Stored items:
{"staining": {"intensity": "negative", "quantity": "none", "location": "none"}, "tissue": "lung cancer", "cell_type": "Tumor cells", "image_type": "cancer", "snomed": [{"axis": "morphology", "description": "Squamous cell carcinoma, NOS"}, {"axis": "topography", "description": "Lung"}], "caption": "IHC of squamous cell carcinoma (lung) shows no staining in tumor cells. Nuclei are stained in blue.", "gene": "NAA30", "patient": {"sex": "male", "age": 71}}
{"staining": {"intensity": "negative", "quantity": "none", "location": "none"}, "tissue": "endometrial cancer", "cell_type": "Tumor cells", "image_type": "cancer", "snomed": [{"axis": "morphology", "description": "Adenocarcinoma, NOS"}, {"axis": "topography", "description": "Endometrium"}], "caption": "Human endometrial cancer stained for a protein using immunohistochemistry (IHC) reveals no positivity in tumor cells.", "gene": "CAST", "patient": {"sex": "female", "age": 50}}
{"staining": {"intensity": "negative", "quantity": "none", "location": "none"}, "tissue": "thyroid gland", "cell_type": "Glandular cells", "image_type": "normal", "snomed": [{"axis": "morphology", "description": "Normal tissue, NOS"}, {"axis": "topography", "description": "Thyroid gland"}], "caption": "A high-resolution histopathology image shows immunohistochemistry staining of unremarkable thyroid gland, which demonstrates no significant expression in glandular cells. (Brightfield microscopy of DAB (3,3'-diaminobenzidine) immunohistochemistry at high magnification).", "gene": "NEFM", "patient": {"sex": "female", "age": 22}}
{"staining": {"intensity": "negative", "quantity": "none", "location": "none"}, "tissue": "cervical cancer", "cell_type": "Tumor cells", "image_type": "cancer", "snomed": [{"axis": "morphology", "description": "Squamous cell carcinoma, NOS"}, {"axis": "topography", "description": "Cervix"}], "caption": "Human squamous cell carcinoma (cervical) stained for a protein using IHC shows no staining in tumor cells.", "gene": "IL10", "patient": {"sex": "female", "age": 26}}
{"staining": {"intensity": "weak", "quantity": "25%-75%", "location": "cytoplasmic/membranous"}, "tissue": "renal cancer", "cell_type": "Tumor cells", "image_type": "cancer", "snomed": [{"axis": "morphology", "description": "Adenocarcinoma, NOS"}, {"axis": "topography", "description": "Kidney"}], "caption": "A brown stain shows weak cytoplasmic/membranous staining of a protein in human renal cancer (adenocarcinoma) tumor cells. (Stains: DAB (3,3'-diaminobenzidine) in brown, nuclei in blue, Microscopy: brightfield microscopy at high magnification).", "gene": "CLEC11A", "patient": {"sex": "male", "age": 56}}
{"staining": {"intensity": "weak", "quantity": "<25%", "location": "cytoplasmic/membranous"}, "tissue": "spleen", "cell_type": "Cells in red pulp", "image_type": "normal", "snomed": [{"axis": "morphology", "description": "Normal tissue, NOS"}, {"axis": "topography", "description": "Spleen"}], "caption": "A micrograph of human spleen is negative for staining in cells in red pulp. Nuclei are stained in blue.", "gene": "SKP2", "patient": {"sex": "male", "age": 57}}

» **THE PROBLEM**: Retype the records above in full, with no differences.

» **RESPONSE FOR THIS EXERCISE**:
{"staining": {"intensity": "negative", "quantity": "none", "location": "none"}, "tissue": "lung cancer", "cell_type": "Tumor cells", "image_type": "cancer", "snomed": [{"axis": "morphology", "description": "Squamous cell carcinoma, NOS"}, {"axis": "topography", "description": "Lung"}], "caption": "IHC of squamous cell carcinoma (lung) shows no staining in tumor cells. Nuclei are stained in blue.", "gene": "NAA30", "patient": {"sex": "male", "age": 71}}
{"staining": {"intensity": "negative", "quantity": "none", "location": "none"}, "tissue": "endometrial cancer", "cell_type": "Tumor cells", "image_type": "cancer", "snomed": [{"axis": "morphology", "description": "Adenocarcinoma, NOS"}, {"axis": "topography", "description": "Endometrium"}], "caption": "Human endometrial cancer stained for a protein using immunohistochemistry (IHC) reveals no positivity in tumor cells.", "gene": "CAST", "patient": {"sex": "female", "age": 50}}
{"staining": {"intensity": "negative", "quantity": "none", "location": "none"}, "tissue": "thyroid gland", "cell_type": "Glandular cells", "image_type": "normal", "snomed": [{"axis": "morphology", "description": "Normal tissue, NOS"}, {"axis": "topography", "description": "Thyroid gland"}], "caption": "A high-resolution histopathology image shows immunohistochemistry staining of unremarkable thyroid gland, which demonstrates no significant expression in glandular cells. (Brightfield microscopy of DAB (3,3'-diaminobenzidine) immunohistochemistry at high magnification).", "gene": "NEFM", "patient": {"sex": "female", "age": 22}}
{"staining": {"intensity": "negative", "quantity": "none", "location": "none"}, "tissue": "cervical cancer", "cell_type": "Tumor cells", "image_type": "cancer", "snomed": [{"axis": "morphology", "description": "Squamous cell carcinoma, NOS"}, {"axis": "topography", "description": "Cervix"}], "caption": "Human squamous cell carcinoma (cervical) stained for a protein using IHC shows no staining in tumor cells.", "gene": "IL10", "patient": {"sex": "female", "age": 26}}
{"staining": {"intensity": "weak", "quantity": "25%-75%", "location": "cytoplasmic/membranous"}, "tissue": "renal cancer", "cell_type": "Tumor cells", "image_type": "cancer", "snomed": [{"axis": "morphology", "description": "Adenocarcinoma, NOS"}, {"axis": "topography", "description": "Kidney"}], "caption": "A brown stain shows weak cytoplasmic/membranous staining of a protein in human renal cancer (adenocarcinoma) tumor cells. (Stains: DAB (3,3'-diaminobenzidine) in brown, nuclei in blue, Microscopy: brightfield microscopy at high magnification).", "gene": "CLEC11A", "patient": {"sex": "male", "age": 56}}
{"staining": {"intensity": "weak", "quantity": "<25%", "location": "cytoplasmic/membranous"}, "tissue": "spleen", "cell_type": "Cells in red pulp", "image_type": "normal", "snomed": [{"axis": "morphology", "description": "Normal tissue, NOS"}, {"axis": "topography", "description": "Spleen"}], "caption": "A micrograph of human spleen is negative for staining in cells in red pulp. Nuclei are stained in blue.", "gene": "SKP2", "patient": {"sex": "male", "age": 57}}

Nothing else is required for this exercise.